“What am I going to do?”

Philip Ongom’s  old pulse oximeter finally stopped working last February during an emergency caesarian section.

Ask him about that moment and the anaesthetic officer, who has worked at a district hospital in Western Uganda for six years, remembers every detail with agitated clarity.

“[The mother] had had eight pregnancies and five miscarriages – she needed this baby,” he said.

Unaffordable cost, dangerous transport and a tradition of home births mean that women in Uganda are largely reluctant to plan for delivery in a hospital.  Often when they do arrive, their condition has long since deteriorated from ‘at risk’ to ‘critical’.

“She came late – the transport was a problem for her – and by the time she arrived, she had a ruptured uterus.  But fortunately when we opened her up, we found the baby was alive.”

While the surgeon prepared to operate, Philip put the pulse oximeter on the woman’s finger, and waited for a reading.  Nothing picked up.

“I thought, maybe it was fitting – or her cold hands had interfered with it.  At first I didn’t know it was a complete breakdown.  I thought, maybe her heart has stopped.”

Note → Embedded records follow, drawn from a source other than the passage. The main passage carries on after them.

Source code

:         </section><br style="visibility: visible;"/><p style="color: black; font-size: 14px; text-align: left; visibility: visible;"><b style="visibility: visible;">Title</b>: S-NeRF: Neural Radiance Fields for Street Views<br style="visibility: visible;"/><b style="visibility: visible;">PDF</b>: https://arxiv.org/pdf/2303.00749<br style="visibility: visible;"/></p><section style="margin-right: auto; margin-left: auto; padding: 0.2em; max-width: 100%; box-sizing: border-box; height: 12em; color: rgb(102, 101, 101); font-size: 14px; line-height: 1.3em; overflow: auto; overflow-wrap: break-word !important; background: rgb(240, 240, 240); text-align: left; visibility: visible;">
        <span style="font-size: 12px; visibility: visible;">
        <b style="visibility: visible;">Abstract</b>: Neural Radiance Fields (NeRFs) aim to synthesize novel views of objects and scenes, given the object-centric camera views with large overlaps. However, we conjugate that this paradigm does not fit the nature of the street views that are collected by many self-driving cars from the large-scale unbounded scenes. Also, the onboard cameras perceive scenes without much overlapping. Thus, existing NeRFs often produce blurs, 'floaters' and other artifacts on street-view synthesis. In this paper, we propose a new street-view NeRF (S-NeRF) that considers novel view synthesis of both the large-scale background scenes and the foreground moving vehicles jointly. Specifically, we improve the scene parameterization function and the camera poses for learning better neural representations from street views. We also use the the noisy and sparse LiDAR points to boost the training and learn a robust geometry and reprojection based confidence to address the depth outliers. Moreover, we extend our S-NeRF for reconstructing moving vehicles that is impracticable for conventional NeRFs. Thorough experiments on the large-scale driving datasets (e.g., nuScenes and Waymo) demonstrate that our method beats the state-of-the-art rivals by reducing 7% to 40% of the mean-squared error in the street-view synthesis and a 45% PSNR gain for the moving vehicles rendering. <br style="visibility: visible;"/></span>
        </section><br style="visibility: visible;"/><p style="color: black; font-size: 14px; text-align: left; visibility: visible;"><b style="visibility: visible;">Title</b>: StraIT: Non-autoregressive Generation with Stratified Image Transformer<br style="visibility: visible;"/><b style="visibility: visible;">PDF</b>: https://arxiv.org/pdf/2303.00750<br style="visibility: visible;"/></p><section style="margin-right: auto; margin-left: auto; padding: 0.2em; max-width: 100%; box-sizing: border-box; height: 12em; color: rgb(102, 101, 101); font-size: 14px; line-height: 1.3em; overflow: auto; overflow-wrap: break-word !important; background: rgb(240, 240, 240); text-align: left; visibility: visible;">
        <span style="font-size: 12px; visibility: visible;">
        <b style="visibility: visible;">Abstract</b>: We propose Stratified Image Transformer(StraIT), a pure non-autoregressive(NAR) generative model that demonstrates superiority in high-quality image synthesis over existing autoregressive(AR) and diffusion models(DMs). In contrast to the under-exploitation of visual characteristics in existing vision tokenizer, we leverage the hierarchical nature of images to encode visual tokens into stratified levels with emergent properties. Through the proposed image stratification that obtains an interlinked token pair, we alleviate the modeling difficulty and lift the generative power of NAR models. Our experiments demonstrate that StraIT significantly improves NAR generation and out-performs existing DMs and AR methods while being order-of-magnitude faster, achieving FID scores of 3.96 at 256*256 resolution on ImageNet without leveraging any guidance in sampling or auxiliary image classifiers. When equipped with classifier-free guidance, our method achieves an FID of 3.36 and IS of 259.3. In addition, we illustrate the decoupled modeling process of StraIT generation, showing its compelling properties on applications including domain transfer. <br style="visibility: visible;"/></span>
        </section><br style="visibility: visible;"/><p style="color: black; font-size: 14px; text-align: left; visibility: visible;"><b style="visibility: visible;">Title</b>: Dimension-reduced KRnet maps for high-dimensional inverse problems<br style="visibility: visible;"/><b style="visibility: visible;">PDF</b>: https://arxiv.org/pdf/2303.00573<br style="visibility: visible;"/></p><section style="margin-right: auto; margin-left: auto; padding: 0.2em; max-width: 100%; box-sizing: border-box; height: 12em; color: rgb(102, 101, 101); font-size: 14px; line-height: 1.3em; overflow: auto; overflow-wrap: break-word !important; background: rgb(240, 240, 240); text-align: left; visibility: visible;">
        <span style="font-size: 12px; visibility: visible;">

“I tried to detach it from the main system, and tried it on myself.  It was the same.  Then I called my assistant.”

“I thought, my God, this is a machine that made my work easier and safer for my patient – what am I going to do?

Now my work will be difficult.  Now it will really suffer.”

Thanks to your support, Lifebox was able to give Philip a brand new pulse oximetry package.  Sensitive to changes in blood oxygen levels of just 1%, the Lifebox oximeter will allow him to focus on his patients without the dreadful anxiety of knowing they could desaturate at any moment without warning.  Non-invasive and portable, the oximeter will be used on hundreds of patients over the next few years, and it will, without question, save lives.